I suspect this is right.  But this has far more to do with the disciplinary matrix of economics than it has to do with the insights of the behavioral revolution.  I am no economist but as I understand it, the idea that  human beings use a certain form of cost-benefit analysis to make economic decisions (homo economicus) forms the cornerstone of traditional economics.  According to this theory, people make decisions that maximize benefits and minimize costs.  But this, of course,  all depends on what counts as a cost and what counts as a benefit, about which the homo economicus model says nothing.

Initially at least, costs and benefits were thought to be monetary.  Increasingly, we are beginning to realize that we need to factor in culture into these costs and benefits.  And while behavioral economics has helped us understand that there are costs and benefits that are not monetary in nature, it has not changed the cost-benefit model itself.  In that respect, it has in no way undermined the foundations of economic theory.

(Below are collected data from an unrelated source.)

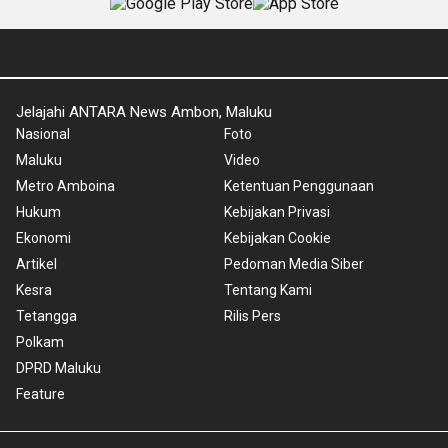
Jelajahi ANTARA News Ambon, Maluku
Nasional
Foto
Maluku
Video
Metro Amboina
Ketentuan Penggunaan
Hukum
Kebijakan Privasi
Ekonomi
Kebijakan Cookie
Artikel
Pedoman Media Siber
Kesra
Tentang Kami
Tetangga
Rilis Pers
Polkam
DPRD Maluku
Feature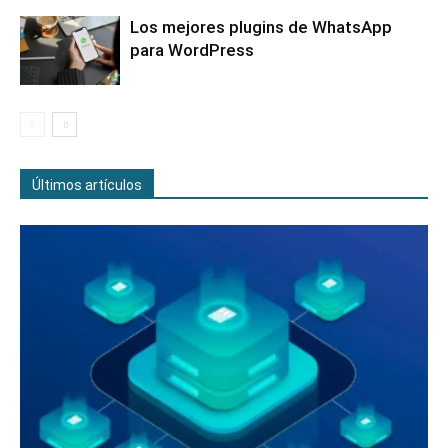
Los mejores plugins de WhatsApp
para WordPress
Últimos artículos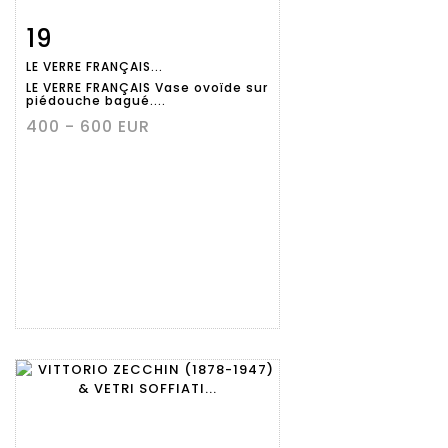
19
Fiche
Zoom
LE VERRE FRANÇAIS...
détaillée
LE VERRE FRANÇAIS Vase ovoïde sur
piédouche bagué....
400 - 600 EUR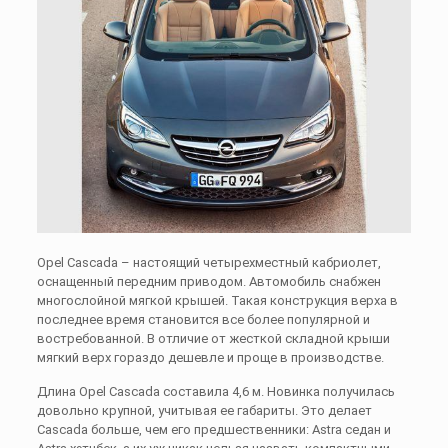
Opel Cascada – настоящий четырехместный кабриолет,
оснащенный передним приводом. Автомобиль снабжен
многослойной мягкой крышей. Такая конструкция верха в
последнее время становится все более популярной и
востребованной. В отличие от жесткой складной крыши
мягкий верх гораздо дешевле и проще в производстве.
Длина Opel Cascada составила 4,6 м. Новинка получилась
довольно крупной, учитывая ее габариты. Это делает
Cascada больше, чем его предшественники: Astra седан и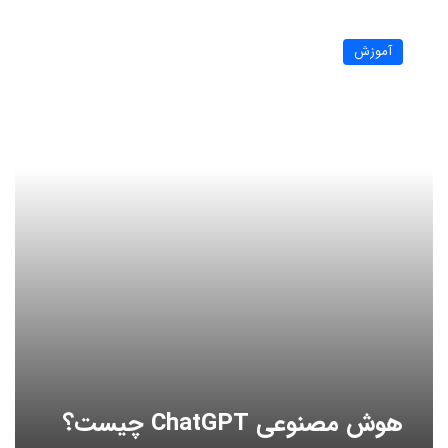
هوش
مصنوعی
آموزش
ChatGPT
چیست؟
هوش مصنوعی ChatGPT چیست؟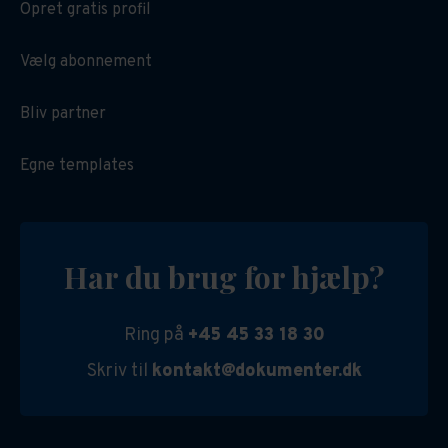
Opret gratis profil
Vælg abonnement
Bliv partner
Egne templates
Har du brug for hjælp?
Ring på
+45 45 33 18 30
Skriv til
kontakt@dokumenter.dk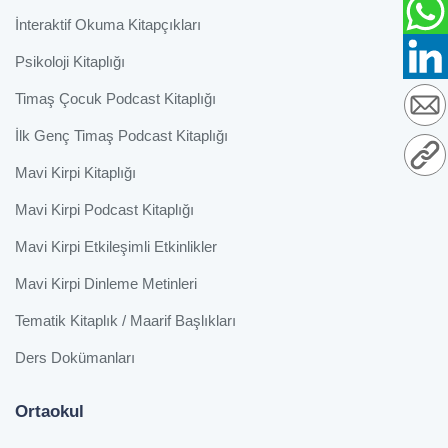
İnteraktif Okuma Kitapçıkları
Psikoloji Kitaplığı
Timaş Çocuk Podcast Kitaplığı
İlk Genç Timaş Podcast Kitaplığı
Mavi Kirpi Kitaplığı
Mavi Kirpi Podcast Kitaplığı
Mavi Kirpi Etkileşimli Etkinlikler
Mavi Kirpi Dinleme Metinleri
Tematik Kitaplık / Maarif Başlıkları
Ders Dokümanları
Ortaokul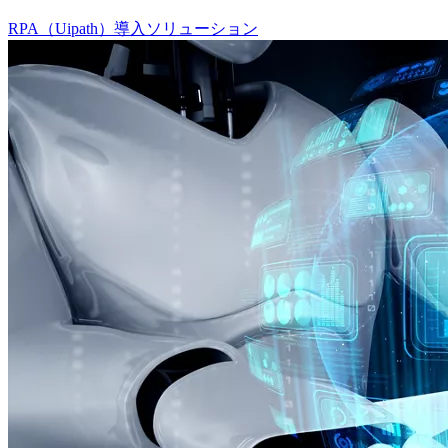
RPA（Uipath）導入ソリューション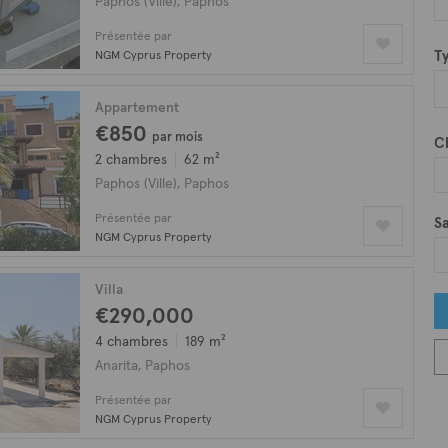
Paphos (Ville), Paphos
Présentée par
T
NGM Cyprus Property
Appartement
€850
par mois
C
2 chambres
62 m²
Paphos (Ville), Paphos
Présentée par
Sa
NGM Cyprus Property
Villa
€290,000
4 chambres
189 m²
Anarita, Paphos
Présentée par
NGM Cyprus Property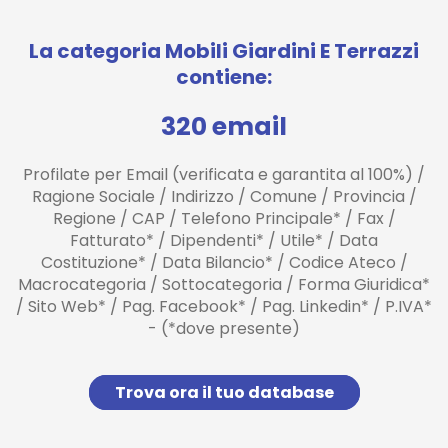
La categoria Mobili Giardini E Terrazzi
contiene:
320 email
Profilate per Email (verificata e garantita al 100%) /
Ragione Sociale / Indirizzo / Comune / Provincia /
Regione / CAP / Telefono Principale* / Fax /
Fatturato* / Dipendenti* / Utile* / Data
Costituzione* / Data Bilancio* / Codice Ateco /
Macrocategoria / Sottocategoria / Forma Giuridica*
/ Sito Web* / Pag. Facebook* / Pag. Linkedin* / P.IVA*
- (*dove presente)
Trova ora il tuo database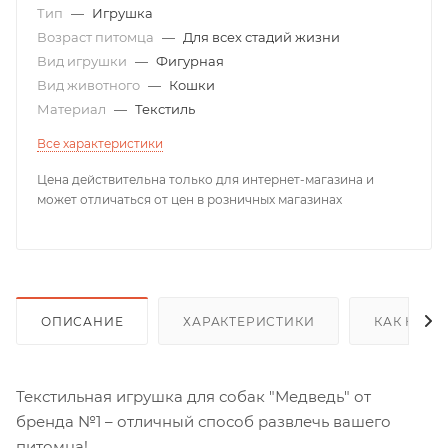
Тип
—
Игрушка
Возраст питомца
—
Для всех стадий жизни
Вид игрушки
—
Фигурная
Вид животного
—
Кошки
Материал
—
Текстиль
Все характеристики
Цена действительна только для интернет-магазина и
может отличаться от цен в розничных магазинах
ОПИСАНИЕ
ХАРАКТЕРИСТИКИ
КАК КУПИ
Текстильная игрушка для собак "Медведь" от
бренда №1 – отличный способ развлечь вашего
питомца!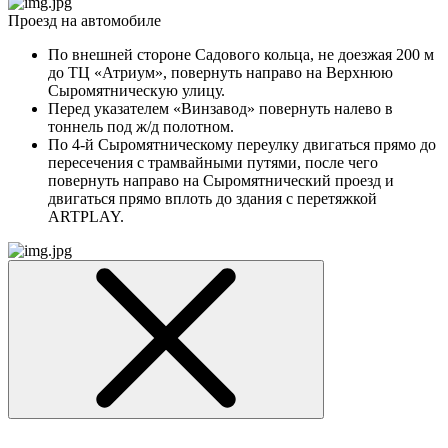
Проезд на автомобиле
По внешней стороне Садового кольца, не доезжая 200 м
до ТЦ «Атриум», повернуть направо на Верхнюю
Сыромятническую улицу.
Перед указателем «Винзавод» повернуть налево в
тоннель под ж/д полотном.
По 4-й Сыромятническому переулку двигаться прямо до
пересечения с трамвайными путями, после чего
повернуть направо на Сыромятнический проезд и
двигаться прямо вплоть до здания с перетяжкой
ARTPLAY.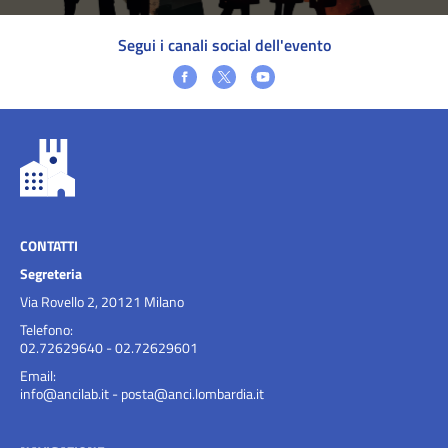
Segui i canali social dell'evento
CONTATTI
Segreteria
Via Rovello 2, 20121 Milano
Telefono:
02.72629640 - 02.72629601
Email:
info@ancilab.it
-
posta@anci.lombardia.it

As an amazon.com reviewer puts it (scroll down to read):
At root, the rational actor model says "people act to maximize utility." Utility is left more or less undefined.
Thus, the model really says "people act to maximize something." Or put differently, "There exists a way to interpret human behavior as a maximization of something."  Although it does not look like it, this is a statement about our ability to simulate a human using an algorithm. It is on par with the statement that humans are Turing machines.
This model will never lose, because it is very flexible. A challenge to the model will always take the form of a systematic or nonsystematic deviation between some specific "rational actor" model and the true actions of a human. But the challenge will always fail:
- A systematic deviation will by definition always be combatted by enriching the rational actor model to eliminate the deviation.
- A nonsystematic deviation is explainable as "noise" or "something we don't understand yet."

[...] There is really no way to beat the rational actor model, because it is really the outline of a research program, it is not a fleshed-out model. And the research program is the correct one, by the way.
Being a Kuhnian, I wouldn't say that this research program is the "correct" one.  But it's an extraordinarily productive one, that gives its practitioners the ability  to construct a variety of problems and solve them.  In that respect behavioral economics cannot be -- and never was -- an alternative to it.